Furthermore, we have introduced an operation named groupMap
that both groups elements and transforms the groups. The above code
can be rewritten as follows to take advantage of groupMap
:
def namesByAge(users: Seq[User]): Map[Int, Seq[String]] =
users.groupMap(_.age)(_.name)
The returned Map
is strict: it eagerly evaluates its elements
once. Also, the fact that it is implemented as a single operation
makes it possible to apply some optimizations that make it
~1.3x faster than the version that uses mapValues
.
InPlace
Transformation Operations
Mutable collections have a couple of new operations for transforming
their elements in place: instead of returning a new collection (like
map
and filter
do) they mutate the source collection. These
operations are suffixed with InPlace
. For instance, to remove
users whose name start with the letter J
from a buffer and then
increment their age, one can now write:
val users = ArrayBuffer(…)
users
.filterInPlace(user => !user.name.startsWith("J"))
.mapInPlace(user => user.copy(age = user.age + 1))
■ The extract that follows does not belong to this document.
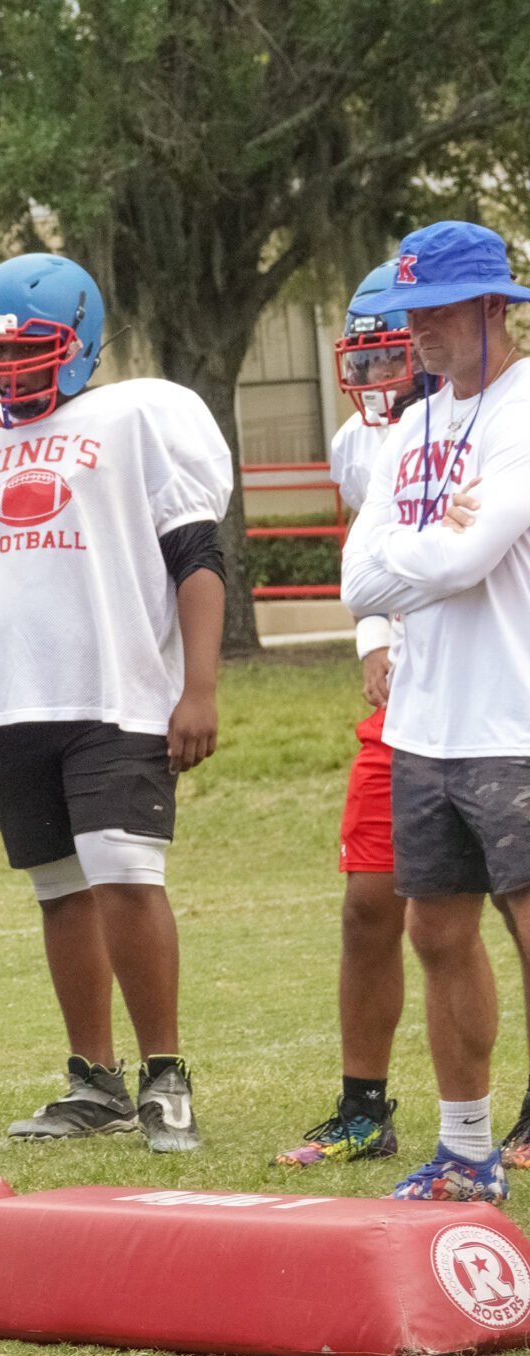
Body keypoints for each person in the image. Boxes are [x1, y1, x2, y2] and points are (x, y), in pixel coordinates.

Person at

Deprecations For Less Confusion
A consequence of cleaning and simplifying the collections framework is that several types or operations have been deprecated in Scala 2.13 and will be removed in 2.14.
Iterable
Is The Top Collection Type
We felt that having a distinction between Traversable
and Iterable
was not
worth it, so we removed Traversable
(it is now an alias to Iterable[A]
).
Iterable[A]
is now the collection type at the top of the hierarchy.
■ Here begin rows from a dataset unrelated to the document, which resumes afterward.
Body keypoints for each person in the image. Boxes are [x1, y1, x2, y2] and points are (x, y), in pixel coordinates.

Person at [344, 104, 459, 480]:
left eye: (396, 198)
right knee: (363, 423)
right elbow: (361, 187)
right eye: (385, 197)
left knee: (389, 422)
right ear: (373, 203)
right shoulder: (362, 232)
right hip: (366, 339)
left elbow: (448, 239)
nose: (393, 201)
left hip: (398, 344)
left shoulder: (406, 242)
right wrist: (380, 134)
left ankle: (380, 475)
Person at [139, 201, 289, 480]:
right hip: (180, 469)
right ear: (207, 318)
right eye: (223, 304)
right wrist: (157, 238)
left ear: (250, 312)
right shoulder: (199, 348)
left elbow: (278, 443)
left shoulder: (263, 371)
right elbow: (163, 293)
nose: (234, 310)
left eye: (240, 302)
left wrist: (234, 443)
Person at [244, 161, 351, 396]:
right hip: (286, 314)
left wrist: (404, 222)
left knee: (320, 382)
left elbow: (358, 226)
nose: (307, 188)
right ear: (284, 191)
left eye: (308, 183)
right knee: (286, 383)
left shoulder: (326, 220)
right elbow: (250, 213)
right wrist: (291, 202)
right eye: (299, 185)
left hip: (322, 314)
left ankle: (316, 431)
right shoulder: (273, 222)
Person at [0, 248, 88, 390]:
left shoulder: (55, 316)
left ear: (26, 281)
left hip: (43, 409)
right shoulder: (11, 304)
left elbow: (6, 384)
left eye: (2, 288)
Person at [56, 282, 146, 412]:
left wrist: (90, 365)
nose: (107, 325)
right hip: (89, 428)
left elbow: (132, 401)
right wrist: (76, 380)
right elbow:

Its only abstract member is def iterator: Iterator[A]
.
LazyList
Is Preferred Over Stream
Stream
is deprecated in favor of LazyList
. As its name suggests,
a LazyList
is a linked list whose elements are lazily evaluated. An
important semantic difference with Stream
is that in LazyList
both
the head and the tail are lazy, whereas in Stream
only the tail is lazy.
Insertion And Removal Operations Are Not Available On Generic Collections
In the old 2.12 framework, the scala.collection.Map
type has a +
and a -
operations
to add and remove entries. The semantics of these operations is to return a new collection
with the added or removed entries, without changing the source collection.
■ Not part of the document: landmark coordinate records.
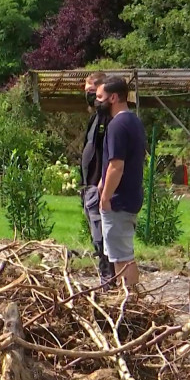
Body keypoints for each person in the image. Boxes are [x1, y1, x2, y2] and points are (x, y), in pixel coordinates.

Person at [95, 76, 146, 287]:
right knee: (118, 254)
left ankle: (130, 301)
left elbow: (117, 165)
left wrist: (106, 197)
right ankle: (124, 297)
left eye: (100, 97)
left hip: (119, 200)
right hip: (130, 196)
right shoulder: (133, 121)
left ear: (113, 97)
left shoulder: (117, 125)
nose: (97, 102)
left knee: (122, 256)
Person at [80, 71, 115, 287]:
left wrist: (103, 185)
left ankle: (109, 282)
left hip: (99, 187)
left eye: (93, 93)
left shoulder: (109, 120)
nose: (90, 97)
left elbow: (113, 158)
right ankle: (106, 279)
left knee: (103, 238)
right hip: (89, 187)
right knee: (97, 237)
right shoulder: (95, 118)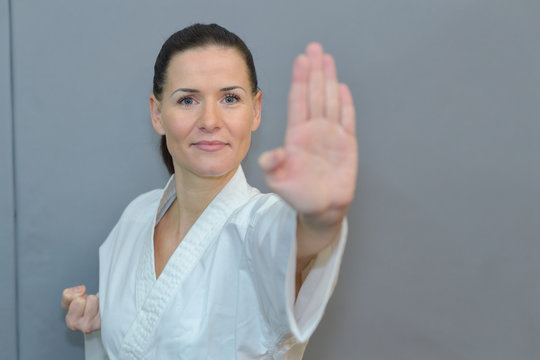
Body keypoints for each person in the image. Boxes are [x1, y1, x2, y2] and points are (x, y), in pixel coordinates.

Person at [61, 23, 357, 359]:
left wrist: (320, 216)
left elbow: (296, 242)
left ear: (256, 110)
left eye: (230, 98)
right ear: (157, 114)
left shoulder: (258, 226)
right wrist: (109, 315)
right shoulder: (135, 217)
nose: (210, 120)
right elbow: (154, 323)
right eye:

These operations are then inherited by the mutable branch of the collections. But the mutable
collection types also introduce their own insertion and removal operations, namely +=
and -=
,
which modify the source collection in place. This means that the scala.collection.mutable.Map
type
has +
and +=
, as well as -
and -=
.
Having all these operations can be handy in some cases but can also introduce confusion. If you want
to use +
or -
, then you probably wanted to use an immutable collection type in the first place…
Consequently, +
, -
and updated
have been moved from scala.collection.Map
to scala.collection.immutable.Map
,
and +
and -
have been moved from scala.collection.Set
to scala.collection.immutable.Set
We think that by deprecating these insertion and removal operations from generic collection
types and by having distinct operations between the mutable
and immutable
branches we make
the situation clearer.
Summary
In summary, the changes for end-users are the following:
- non-strict collections (such as views) are safer to use and simpler implement,
- type signatures of transformation operations (such as
map
) are simpler (no implicitCanBuildFrom
parameter), - new cool operations have been added,
- the type hierarchy is simpler (no
Traversable
), - mutable collection types do not inherit immutable insertion and removal operations.